The quality of life in slums is poor and disease ridden with several hundred thousand children dying each year from dirty water. However in some slums life is better. For example in the Dharavi slums the 19 million people that live there make 700,000 pounds a year from recycling the city’s waste. That’s a lot of money to make from something that other people just threw away! However whether you think that this makes up for the fact that they are living in or right next to the waste, is up to you! India is 12 times the size of the UK; covering over 3. million sq km.
This means that throughout the country there is not only a huge difference in wealth and living conditions but also in the landscape. These different environments change how the people there react and survive in them. For example, in India there is a desert outside the city of Jaisalmer in Bikaner but also in India is Cherrapunji which is one of the wettest places in the world, getting 11,000mm of rainfall per year. The people who live in Jaisalmer have adapted to life in the desert and the people who live in Cherrapunji have adapted to rain.
In Cherrapunji the people face a lot more problems than in Bangalore because Cherrapunji can often get flooded which means that people can’t get to work or school and also might have their drinking water polluted. This is another example of a place which is facing huge challenges and not really getting much of the advantages or rewards from the expanding economy. [pic] In conclusion, the new India is giving some people huge advantages and more money through providing jobs, using/learning skills and by starting to develop the country generally from a newly industrialised country (NIC) to an MEDC.

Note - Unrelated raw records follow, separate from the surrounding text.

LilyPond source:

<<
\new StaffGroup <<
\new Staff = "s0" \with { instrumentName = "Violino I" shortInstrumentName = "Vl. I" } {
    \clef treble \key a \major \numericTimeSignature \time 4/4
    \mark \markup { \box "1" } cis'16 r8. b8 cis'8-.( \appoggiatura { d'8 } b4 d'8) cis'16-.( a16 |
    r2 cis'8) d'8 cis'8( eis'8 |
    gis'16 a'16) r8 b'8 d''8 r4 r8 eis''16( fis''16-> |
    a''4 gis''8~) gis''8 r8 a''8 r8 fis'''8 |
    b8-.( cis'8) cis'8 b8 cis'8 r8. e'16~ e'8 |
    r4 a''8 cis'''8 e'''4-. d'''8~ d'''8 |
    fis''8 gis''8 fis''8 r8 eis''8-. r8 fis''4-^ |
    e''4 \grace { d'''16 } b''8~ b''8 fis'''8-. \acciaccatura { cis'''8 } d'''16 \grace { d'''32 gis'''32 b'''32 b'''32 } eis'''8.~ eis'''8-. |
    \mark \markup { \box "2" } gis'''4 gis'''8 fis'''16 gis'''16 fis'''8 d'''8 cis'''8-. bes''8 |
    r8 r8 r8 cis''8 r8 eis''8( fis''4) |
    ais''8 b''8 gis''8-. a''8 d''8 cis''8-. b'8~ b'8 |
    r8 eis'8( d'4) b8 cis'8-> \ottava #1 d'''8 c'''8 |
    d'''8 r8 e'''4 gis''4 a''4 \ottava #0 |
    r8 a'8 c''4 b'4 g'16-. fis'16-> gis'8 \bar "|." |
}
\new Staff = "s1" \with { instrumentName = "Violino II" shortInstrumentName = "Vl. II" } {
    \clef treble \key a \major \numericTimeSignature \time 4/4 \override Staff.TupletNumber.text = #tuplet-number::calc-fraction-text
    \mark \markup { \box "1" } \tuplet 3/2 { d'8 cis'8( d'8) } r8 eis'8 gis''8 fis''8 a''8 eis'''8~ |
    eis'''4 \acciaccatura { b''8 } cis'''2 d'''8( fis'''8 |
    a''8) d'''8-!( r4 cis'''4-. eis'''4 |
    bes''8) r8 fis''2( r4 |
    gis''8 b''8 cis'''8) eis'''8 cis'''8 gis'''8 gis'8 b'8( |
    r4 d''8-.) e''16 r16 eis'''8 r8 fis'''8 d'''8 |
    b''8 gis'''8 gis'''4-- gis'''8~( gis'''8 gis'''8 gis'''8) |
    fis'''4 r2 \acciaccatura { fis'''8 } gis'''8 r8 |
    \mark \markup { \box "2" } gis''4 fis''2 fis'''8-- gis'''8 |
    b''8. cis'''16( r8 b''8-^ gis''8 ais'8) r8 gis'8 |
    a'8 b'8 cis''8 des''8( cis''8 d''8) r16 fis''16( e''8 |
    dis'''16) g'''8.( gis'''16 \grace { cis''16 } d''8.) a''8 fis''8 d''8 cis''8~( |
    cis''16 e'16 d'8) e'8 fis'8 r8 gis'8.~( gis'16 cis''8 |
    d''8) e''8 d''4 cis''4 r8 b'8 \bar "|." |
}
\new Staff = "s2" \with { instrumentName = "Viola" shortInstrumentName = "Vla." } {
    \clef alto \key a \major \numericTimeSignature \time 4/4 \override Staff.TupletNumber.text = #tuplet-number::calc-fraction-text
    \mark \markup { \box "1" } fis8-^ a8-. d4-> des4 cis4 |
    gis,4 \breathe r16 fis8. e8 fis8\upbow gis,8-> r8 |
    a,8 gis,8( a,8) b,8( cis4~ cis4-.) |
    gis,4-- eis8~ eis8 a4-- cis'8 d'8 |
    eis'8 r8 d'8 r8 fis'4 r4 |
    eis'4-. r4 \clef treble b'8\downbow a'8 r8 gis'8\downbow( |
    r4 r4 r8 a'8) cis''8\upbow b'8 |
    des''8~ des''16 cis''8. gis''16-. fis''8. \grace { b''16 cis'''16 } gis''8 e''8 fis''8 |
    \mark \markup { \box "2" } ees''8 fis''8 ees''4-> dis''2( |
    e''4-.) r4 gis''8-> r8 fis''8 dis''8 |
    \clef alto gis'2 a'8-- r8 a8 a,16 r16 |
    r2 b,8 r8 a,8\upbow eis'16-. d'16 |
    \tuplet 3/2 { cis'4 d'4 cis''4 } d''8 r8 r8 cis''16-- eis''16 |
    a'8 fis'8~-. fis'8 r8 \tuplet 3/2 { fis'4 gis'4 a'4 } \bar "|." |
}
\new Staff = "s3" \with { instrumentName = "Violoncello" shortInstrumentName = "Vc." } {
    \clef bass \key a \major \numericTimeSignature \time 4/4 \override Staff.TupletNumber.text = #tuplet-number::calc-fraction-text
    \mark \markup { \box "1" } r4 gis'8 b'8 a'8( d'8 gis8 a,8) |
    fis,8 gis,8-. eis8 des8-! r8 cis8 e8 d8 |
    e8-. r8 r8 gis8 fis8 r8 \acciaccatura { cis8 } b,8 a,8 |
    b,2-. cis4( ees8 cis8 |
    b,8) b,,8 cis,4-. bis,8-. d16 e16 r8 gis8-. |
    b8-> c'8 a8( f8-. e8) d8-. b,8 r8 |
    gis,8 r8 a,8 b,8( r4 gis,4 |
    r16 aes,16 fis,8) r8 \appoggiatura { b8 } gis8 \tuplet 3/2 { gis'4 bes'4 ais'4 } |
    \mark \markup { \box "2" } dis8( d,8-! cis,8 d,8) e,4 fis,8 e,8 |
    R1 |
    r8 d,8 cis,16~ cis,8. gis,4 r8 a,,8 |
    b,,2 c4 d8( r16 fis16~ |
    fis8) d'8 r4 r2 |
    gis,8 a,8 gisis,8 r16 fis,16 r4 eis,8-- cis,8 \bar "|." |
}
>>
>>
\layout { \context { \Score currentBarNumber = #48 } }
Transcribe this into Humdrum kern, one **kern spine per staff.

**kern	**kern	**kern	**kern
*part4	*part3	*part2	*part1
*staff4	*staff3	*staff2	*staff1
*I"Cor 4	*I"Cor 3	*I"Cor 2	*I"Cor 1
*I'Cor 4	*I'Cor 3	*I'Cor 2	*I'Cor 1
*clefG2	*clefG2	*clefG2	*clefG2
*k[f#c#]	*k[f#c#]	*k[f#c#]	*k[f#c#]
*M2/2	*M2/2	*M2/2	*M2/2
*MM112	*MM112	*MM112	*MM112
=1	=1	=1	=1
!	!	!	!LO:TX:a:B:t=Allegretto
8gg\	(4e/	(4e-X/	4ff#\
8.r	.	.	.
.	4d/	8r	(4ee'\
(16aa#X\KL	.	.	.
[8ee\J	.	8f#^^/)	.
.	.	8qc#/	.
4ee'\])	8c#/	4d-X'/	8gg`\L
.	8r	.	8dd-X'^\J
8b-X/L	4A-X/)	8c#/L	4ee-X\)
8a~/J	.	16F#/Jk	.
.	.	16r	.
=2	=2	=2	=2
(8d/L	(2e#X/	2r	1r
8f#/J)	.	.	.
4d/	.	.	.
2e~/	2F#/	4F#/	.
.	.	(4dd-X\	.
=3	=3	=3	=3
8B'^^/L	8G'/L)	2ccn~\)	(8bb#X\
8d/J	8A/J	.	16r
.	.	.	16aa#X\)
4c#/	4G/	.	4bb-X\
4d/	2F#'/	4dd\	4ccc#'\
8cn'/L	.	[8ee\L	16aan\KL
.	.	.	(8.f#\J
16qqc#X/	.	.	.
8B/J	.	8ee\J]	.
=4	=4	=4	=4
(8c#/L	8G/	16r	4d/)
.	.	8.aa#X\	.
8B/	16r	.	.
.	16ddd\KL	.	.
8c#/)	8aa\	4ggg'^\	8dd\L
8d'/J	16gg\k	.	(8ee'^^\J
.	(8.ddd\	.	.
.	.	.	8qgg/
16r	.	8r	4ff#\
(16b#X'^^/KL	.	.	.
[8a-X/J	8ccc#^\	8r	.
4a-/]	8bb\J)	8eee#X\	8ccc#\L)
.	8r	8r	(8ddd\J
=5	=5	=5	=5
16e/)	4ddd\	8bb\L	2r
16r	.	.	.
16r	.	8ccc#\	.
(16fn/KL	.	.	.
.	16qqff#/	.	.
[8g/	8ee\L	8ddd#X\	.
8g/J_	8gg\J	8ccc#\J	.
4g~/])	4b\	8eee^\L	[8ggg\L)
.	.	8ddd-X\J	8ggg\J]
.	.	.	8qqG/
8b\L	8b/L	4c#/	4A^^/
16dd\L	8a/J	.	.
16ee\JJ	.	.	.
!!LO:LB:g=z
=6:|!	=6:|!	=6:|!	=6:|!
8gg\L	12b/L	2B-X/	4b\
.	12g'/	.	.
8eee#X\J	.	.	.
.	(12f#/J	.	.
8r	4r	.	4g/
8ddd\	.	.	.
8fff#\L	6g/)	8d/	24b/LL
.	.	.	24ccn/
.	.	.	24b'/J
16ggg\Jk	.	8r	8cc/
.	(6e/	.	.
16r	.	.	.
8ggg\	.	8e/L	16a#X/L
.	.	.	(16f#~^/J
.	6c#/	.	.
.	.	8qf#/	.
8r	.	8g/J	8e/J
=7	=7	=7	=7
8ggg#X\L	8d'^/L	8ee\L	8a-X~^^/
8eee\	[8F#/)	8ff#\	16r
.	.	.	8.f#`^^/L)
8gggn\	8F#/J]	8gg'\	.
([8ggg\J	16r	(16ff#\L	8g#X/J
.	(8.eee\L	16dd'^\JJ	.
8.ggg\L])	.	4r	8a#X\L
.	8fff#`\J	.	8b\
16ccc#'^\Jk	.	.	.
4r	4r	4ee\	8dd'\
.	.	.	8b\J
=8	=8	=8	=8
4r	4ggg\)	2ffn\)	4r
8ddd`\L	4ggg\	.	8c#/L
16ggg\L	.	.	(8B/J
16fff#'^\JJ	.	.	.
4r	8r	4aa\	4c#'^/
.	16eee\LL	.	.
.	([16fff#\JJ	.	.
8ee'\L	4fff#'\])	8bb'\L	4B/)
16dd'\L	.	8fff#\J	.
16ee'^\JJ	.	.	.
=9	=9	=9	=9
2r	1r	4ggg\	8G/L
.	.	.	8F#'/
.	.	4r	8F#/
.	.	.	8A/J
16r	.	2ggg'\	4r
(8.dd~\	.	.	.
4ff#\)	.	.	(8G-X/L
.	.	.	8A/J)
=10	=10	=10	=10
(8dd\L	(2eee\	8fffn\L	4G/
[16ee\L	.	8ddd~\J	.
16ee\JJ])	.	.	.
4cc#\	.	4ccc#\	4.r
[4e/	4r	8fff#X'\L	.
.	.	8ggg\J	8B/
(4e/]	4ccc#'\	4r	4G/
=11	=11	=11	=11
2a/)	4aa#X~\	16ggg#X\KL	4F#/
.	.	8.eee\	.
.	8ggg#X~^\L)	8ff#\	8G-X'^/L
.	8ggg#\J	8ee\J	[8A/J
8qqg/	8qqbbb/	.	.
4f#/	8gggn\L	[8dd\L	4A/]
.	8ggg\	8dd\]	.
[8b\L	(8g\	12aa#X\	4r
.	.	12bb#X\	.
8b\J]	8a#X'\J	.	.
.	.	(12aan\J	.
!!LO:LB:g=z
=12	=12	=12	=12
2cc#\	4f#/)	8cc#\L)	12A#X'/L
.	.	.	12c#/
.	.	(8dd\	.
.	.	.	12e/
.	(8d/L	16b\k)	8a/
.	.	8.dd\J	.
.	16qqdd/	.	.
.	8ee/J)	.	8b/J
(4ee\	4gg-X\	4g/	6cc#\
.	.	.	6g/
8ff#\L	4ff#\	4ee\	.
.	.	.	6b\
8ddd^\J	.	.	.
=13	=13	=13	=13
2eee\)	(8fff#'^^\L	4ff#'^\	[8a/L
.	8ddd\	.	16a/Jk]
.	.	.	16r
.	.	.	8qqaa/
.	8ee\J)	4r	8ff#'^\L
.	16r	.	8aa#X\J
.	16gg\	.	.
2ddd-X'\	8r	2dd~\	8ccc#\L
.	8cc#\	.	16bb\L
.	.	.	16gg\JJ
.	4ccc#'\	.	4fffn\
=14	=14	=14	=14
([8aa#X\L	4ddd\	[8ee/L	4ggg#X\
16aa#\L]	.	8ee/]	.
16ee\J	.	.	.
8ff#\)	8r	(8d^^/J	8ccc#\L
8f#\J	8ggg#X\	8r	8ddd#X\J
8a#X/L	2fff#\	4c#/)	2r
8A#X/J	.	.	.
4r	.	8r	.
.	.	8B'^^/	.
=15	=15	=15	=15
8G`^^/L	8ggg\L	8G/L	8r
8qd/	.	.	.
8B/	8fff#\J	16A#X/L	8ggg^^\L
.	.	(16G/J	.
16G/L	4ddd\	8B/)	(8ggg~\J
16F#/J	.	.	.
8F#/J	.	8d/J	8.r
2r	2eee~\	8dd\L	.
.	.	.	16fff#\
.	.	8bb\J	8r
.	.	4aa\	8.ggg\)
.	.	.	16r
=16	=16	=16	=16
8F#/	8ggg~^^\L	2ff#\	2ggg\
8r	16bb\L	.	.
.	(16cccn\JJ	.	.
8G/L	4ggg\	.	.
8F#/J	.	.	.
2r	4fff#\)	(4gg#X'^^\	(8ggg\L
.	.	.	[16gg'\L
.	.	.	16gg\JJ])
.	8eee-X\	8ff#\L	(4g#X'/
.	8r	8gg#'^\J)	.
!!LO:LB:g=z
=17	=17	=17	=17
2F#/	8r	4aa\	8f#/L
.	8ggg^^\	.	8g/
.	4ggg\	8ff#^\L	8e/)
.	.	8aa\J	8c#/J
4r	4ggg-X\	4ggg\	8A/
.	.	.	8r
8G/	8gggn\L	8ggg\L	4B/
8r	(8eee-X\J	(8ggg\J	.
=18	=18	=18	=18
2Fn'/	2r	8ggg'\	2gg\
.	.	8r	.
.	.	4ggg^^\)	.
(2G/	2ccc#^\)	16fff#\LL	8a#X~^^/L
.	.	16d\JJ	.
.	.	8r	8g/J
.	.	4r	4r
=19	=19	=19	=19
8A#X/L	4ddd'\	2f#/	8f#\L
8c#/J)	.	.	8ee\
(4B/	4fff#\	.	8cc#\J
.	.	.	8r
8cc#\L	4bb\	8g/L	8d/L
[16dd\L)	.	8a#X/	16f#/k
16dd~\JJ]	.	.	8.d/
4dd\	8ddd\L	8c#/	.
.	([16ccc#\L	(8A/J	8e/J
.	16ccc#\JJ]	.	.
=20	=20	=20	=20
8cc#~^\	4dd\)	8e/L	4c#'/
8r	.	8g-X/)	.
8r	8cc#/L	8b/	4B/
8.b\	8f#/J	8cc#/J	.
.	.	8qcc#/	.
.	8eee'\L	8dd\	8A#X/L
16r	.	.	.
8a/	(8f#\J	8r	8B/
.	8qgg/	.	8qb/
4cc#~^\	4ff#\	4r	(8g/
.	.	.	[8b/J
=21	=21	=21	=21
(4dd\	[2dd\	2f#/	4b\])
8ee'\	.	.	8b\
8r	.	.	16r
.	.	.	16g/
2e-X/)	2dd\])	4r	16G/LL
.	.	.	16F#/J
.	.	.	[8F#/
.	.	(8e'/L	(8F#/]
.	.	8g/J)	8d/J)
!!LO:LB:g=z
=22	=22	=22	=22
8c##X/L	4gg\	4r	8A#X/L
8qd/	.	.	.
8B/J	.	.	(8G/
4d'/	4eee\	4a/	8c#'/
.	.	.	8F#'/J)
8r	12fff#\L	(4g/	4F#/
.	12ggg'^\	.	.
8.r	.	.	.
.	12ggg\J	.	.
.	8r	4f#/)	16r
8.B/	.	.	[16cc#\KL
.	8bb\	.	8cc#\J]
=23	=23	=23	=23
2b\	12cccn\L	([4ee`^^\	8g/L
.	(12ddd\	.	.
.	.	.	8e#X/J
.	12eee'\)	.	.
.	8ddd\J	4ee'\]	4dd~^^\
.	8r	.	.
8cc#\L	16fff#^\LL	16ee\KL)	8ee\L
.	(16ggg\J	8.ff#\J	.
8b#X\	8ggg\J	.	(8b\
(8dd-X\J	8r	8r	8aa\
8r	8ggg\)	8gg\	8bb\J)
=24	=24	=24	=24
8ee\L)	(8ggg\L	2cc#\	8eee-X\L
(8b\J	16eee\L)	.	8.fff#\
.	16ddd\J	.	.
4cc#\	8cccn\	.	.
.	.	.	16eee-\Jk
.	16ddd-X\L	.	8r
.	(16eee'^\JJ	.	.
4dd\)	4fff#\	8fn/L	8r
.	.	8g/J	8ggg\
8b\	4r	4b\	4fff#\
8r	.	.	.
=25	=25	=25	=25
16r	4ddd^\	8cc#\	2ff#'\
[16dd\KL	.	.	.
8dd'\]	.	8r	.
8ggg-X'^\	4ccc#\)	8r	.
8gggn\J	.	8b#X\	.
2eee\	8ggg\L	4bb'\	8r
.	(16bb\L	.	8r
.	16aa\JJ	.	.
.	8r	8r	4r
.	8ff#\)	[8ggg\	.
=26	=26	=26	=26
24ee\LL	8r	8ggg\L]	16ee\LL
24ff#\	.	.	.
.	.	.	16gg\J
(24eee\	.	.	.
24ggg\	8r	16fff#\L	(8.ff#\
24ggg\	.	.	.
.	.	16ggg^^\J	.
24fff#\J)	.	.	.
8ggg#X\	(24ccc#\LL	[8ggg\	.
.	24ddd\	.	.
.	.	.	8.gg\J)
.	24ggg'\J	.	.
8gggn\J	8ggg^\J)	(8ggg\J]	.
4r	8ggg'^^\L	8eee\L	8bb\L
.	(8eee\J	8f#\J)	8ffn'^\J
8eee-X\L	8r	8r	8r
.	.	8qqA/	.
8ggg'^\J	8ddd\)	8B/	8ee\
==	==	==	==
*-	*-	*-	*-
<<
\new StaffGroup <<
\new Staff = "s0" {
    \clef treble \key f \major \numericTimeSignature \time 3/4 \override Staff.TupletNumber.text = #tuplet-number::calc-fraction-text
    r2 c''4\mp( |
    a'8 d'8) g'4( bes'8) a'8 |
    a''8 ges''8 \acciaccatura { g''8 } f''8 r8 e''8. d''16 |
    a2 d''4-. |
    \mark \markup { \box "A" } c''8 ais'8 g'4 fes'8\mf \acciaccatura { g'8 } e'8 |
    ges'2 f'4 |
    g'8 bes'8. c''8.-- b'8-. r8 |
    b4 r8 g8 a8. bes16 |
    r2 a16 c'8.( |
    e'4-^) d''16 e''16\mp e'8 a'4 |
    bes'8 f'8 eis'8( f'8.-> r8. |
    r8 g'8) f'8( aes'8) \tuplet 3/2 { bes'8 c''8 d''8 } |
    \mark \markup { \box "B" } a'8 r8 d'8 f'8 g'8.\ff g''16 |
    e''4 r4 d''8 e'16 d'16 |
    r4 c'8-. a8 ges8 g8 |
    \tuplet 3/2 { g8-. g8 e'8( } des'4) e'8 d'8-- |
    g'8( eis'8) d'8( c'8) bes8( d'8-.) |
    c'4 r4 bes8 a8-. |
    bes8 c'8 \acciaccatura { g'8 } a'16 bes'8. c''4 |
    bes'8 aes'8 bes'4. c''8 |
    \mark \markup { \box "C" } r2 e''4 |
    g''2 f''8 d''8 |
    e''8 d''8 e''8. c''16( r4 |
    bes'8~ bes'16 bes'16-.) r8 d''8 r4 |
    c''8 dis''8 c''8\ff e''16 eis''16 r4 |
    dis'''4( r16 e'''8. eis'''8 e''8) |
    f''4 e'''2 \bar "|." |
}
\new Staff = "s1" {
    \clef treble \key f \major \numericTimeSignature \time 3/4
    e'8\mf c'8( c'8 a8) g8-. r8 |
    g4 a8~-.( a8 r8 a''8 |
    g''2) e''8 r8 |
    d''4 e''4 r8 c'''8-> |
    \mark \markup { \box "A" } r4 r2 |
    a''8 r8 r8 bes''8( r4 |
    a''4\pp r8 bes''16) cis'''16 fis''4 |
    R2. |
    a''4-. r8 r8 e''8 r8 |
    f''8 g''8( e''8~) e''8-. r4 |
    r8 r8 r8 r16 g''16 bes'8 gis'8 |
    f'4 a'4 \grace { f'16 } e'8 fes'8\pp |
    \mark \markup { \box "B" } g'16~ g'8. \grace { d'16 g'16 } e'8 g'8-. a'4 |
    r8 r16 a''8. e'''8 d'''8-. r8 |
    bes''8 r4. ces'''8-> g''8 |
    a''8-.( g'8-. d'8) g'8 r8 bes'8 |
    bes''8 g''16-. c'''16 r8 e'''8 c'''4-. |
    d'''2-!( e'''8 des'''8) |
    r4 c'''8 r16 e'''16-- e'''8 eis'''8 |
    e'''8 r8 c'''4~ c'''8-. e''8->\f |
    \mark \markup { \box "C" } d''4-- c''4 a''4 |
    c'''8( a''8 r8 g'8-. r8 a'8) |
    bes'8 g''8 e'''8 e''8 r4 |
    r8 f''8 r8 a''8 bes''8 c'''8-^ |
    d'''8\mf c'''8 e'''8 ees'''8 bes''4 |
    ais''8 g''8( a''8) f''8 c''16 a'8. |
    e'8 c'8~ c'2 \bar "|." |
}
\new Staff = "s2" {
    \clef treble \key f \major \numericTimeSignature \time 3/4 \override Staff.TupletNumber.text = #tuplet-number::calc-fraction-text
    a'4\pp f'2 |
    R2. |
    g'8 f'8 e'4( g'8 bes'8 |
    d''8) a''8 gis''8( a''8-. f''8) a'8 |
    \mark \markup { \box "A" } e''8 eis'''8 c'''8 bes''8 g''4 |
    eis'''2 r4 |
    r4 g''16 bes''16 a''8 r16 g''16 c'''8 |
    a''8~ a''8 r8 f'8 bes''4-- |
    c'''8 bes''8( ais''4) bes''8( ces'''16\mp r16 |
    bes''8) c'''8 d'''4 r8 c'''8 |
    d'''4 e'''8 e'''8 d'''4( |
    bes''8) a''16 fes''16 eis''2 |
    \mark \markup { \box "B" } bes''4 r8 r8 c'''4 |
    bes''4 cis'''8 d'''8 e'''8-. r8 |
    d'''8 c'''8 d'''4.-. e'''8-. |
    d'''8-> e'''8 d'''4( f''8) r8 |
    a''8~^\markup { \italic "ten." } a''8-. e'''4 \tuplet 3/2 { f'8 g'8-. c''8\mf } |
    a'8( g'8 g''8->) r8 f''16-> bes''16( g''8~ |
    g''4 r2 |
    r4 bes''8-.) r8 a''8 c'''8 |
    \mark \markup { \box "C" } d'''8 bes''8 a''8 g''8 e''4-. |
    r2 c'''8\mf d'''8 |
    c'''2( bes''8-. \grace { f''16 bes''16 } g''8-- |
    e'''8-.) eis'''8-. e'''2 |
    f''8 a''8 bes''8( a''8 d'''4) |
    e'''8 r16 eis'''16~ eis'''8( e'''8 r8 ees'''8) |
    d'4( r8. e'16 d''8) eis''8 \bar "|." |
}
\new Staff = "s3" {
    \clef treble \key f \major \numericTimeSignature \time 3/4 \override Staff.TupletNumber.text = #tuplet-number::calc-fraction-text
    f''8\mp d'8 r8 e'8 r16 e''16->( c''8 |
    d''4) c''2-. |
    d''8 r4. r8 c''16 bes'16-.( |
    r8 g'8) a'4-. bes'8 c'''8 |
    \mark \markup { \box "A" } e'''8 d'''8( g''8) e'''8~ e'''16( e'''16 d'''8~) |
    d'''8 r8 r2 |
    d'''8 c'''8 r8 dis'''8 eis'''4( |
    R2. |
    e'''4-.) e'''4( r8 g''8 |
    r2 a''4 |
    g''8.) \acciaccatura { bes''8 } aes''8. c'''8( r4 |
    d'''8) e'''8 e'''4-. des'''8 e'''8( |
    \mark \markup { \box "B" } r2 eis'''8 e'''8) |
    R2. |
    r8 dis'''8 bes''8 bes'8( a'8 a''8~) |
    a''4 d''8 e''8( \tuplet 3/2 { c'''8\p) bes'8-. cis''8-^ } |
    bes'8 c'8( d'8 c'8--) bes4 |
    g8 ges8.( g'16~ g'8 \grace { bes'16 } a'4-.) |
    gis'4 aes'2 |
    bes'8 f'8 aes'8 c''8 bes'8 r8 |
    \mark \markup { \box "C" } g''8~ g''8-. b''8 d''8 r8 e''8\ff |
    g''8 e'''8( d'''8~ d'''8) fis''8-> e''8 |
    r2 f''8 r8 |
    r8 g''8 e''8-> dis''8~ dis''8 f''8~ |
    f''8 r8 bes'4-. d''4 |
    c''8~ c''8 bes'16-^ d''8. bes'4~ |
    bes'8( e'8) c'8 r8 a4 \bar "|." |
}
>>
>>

However most of these advantages aren’t trickling down from the cities to the people who now need it the most and are living in rubbish, by recycling rubbish. In the future it is possible for India to help the people who really need it and overcome the problems facing parts of the country and then they can use advantages that they have by being at the centre of the world to its full extent. New India is fast developing and gaining more money and status but is it leaving people and old traditions behind in order to?